[Stored data entries]
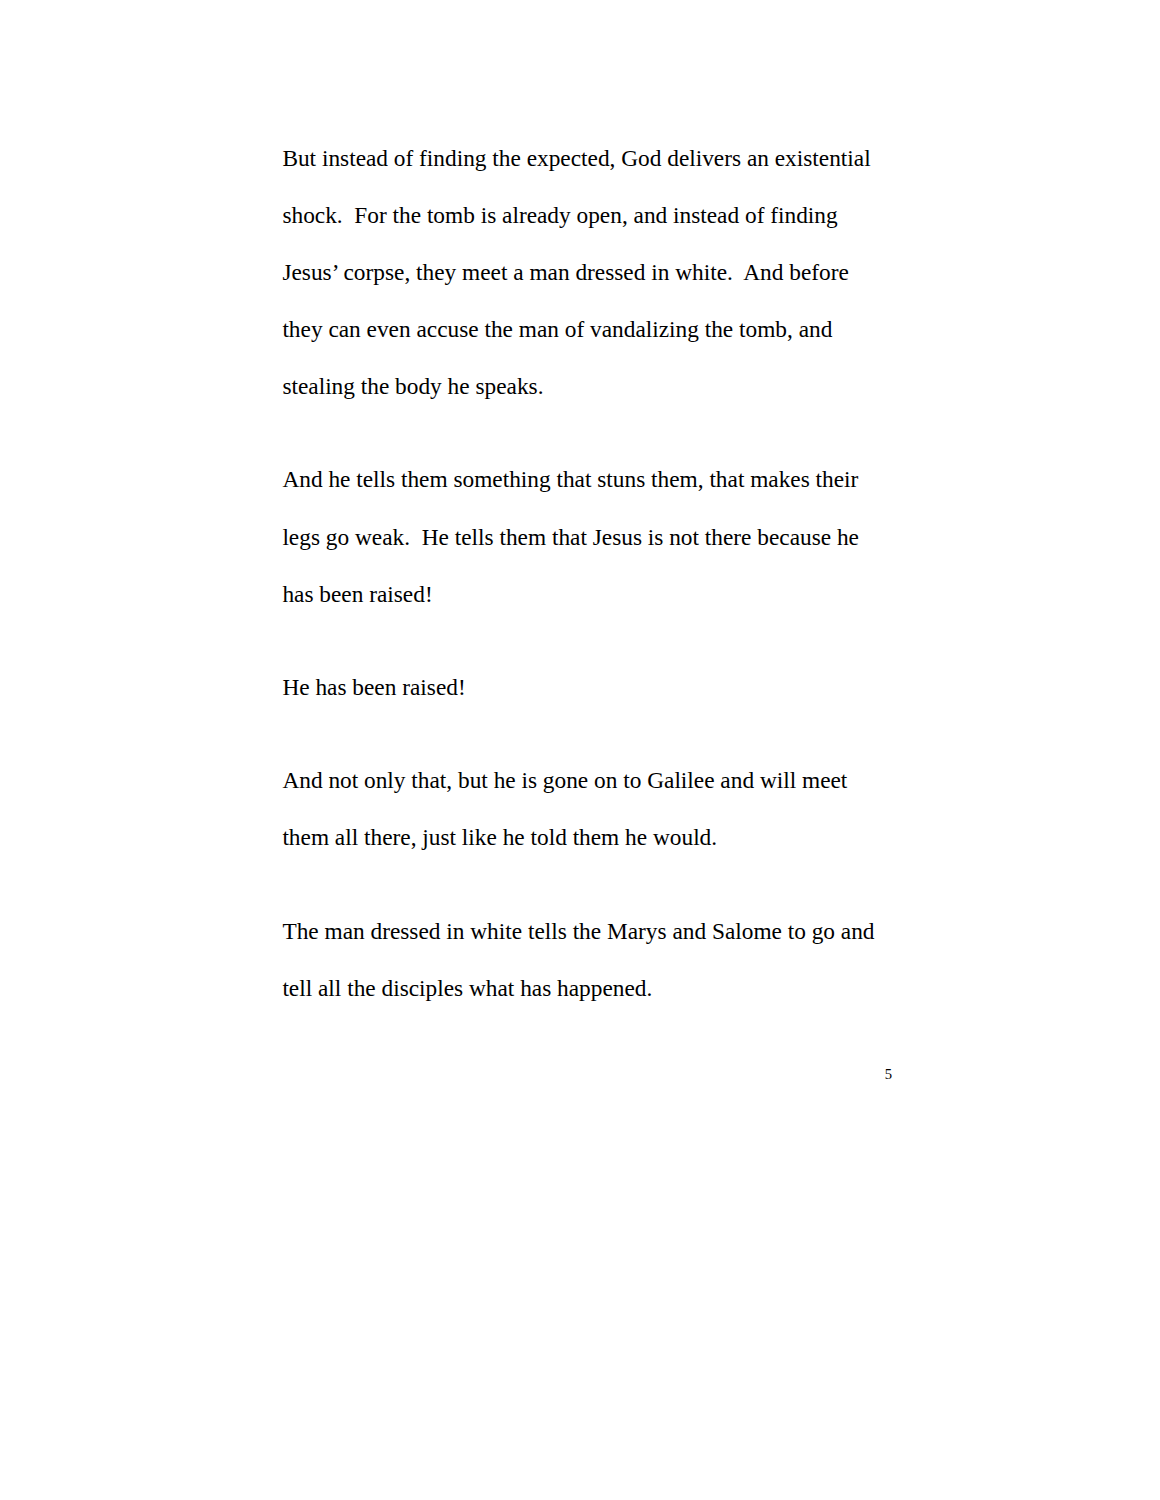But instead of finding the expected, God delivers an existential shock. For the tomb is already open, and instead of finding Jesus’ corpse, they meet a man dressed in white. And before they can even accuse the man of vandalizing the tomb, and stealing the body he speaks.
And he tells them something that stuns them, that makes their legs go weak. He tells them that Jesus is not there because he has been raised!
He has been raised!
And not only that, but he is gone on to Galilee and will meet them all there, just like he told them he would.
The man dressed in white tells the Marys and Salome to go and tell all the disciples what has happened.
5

__PROBLEM__: Give back the records above word for word, minus any image they hold.

__SOLUTION TO THE PROBLEM__:
But instead of finding the expected, God delivers an existential shock. For the tomb is already open, and instead of finding Jesus’ corpse, they meet a man dressed in white. And before they can even accuse the man of vandalizing the tomb, and stealing the body he speaks.
And he tells them something that stuns them, that makes their legs go weak. He tells them that Jesus is not there because he has been raised!
He has been raised!
And not only that, but he is gone on to Galilee and will meet them all there, just like he told them he would.
The man dressed in white tells the Marys and Salome to go and tell all the disciples what has happened.
5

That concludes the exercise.